Hz. İsmail, Rabb’inin kendisinin kurban edilmesi emrine karşı sabretmiş ve Rabb’inin emrine teslim olarak şöyle demişti:
“Babacığım sana emredileni yap, inşeallah beni sabredenlerden bulacaksın. (Saffat Suresi, 102)
İdris peygambere -selâm üzerine olsun- gelince. Daha önce de belirttiğimiz gibi, ne zaman ve nerede yaşadığı bilinmiyor. Onun ölümünden sonra Mısırlılar’ın ibadet ettikleri insanlara ziraat ve sanatı öğreten ilk öğretmendir diye çeşitli efsaneler çıkardıkları “Oziris” olduğu söylenmektedir. Ama bu görüşü doğrulayacak bir kanıt yok elimizde. Şu halde onun da sabırda çeşitli örnekleri bulunan, örnek gösterilecek kişilerden olduğunu, bu yüzden Allah’ın kalıcı kitabında kendisinden söz edilmeyi hakettiğini bilmemiz gerekir.
Zülkifl’e gelince, onun da yaşadığı zamanı ve yeri belirleyemiyoruz. İsrailoğullarına gelen peygamberlerden biri olduğuna ilişkin görüş daha çok tercih edilmektedir. Ayrıca onun İsrailoğullarının salihlerinden olduğu, İsrailoğullarına gelen peygamberlerden biri ile, ölümünden sonra üç şarta bağlı olarak onun yerine İsrailoğullarının başına geçmek üzere sözleştiği söylenmektedir.
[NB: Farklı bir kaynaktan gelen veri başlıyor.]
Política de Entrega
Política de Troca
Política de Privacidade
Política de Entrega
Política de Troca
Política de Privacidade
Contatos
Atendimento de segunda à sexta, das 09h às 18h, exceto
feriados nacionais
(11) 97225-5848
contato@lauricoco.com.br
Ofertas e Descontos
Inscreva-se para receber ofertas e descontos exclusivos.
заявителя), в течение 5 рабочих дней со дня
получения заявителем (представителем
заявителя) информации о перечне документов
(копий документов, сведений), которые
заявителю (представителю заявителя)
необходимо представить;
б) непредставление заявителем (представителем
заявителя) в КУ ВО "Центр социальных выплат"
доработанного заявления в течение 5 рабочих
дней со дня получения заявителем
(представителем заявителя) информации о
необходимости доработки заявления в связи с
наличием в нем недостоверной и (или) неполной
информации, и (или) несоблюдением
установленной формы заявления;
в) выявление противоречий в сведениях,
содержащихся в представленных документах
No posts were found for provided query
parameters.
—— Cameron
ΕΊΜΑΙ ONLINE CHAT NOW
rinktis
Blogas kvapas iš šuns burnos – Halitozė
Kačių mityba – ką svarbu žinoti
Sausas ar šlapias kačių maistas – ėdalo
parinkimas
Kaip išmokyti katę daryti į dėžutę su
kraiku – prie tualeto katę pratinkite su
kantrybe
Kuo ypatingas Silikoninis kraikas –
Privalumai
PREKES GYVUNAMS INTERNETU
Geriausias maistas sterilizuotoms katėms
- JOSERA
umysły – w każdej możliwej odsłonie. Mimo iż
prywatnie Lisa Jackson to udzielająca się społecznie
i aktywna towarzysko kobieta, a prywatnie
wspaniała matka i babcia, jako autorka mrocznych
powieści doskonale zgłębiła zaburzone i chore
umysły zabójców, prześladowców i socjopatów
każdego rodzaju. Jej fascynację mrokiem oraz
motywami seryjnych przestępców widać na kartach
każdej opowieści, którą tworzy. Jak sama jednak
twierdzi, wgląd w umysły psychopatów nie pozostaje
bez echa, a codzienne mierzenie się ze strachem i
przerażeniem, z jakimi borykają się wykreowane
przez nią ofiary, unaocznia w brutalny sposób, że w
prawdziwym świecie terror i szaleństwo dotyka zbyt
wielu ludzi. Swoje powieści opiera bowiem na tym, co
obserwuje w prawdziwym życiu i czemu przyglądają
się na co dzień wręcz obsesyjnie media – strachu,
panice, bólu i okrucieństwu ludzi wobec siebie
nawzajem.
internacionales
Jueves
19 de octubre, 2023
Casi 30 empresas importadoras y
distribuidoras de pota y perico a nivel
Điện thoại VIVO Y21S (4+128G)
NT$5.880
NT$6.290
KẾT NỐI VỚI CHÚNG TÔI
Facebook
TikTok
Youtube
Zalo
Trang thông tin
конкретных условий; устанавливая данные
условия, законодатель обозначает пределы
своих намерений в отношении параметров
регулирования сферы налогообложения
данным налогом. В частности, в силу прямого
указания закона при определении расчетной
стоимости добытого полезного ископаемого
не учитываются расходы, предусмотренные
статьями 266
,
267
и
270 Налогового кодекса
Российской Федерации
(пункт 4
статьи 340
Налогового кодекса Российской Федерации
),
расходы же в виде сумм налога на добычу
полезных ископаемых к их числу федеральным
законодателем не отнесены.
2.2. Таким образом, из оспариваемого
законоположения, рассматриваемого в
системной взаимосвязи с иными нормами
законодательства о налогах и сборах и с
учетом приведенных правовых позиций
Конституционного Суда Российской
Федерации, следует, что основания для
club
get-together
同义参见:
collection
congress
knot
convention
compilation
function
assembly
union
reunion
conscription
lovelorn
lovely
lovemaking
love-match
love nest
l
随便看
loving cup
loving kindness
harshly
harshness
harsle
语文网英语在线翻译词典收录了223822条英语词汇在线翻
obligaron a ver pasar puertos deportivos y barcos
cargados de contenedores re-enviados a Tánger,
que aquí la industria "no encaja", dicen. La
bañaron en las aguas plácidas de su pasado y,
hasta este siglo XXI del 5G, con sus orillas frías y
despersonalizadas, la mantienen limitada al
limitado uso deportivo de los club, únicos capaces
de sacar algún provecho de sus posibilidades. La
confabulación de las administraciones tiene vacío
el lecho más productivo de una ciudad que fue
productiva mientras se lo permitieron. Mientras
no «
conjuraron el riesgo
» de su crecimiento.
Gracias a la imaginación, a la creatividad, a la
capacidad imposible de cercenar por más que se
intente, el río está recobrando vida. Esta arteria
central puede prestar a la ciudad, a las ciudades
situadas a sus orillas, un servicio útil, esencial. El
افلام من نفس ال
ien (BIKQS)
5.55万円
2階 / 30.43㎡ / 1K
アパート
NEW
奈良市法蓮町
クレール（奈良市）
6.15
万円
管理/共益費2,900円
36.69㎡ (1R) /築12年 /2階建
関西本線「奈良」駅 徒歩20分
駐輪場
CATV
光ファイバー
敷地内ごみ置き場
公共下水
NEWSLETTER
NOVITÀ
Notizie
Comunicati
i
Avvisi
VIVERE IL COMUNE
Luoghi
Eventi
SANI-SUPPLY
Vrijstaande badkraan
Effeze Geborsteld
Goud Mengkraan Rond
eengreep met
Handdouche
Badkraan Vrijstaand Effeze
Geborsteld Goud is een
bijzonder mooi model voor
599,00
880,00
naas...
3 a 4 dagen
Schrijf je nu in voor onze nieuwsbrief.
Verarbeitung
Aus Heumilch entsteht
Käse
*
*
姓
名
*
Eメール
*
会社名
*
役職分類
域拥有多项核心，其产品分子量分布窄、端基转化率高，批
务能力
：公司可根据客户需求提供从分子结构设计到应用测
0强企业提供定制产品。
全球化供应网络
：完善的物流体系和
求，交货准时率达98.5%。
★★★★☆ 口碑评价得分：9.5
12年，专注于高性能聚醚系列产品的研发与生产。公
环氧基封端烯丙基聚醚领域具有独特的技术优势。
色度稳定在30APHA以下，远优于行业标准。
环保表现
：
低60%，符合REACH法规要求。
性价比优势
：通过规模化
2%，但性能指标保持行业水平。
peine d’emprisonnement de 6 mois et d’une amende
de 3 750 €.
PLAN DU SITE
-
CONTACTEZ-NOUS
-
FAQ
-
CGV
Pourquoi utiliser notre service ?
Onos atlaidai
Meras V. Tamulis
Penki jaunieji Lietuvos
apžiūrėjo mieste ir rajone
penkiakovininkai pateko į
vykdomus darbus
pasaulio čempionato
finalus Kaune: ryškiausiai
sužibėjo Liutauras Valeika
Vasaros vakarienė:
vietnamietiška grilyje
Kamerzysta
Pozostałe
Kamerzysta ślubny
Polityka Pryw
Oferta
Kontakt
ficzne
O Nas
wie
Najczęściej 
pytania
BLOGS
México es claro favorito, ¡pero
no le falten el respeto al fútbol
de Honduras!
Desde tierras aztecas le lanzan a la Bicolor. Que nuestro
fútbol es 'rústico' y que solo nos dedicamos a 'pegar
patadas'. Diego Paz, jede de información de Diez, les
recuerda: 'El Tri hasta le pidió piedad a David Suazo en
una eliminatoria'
Bu üç şart; geceleri namaz kılmak, gündüzleri oruç tutmak, hüküm verirken kızmamaktı. O da verdiği sözü tutmuş, bu yüzden -sözünün sahibi anlamında- “Zülkifl” adı verilmiştir. Ne var ki bu, dayanaksız bir söylentiden başka bir şey değildir. Şu halde Zülkifl için sabırlılık niteliğinin kesinlik kazanmasa için Kur’an ayetine bakmamız gerekir:
“Her üçünü de rahmetimizin kapsamına aldık.”
Surenin akışı içinde onlardan söz edilmesinin maksadı da buydu.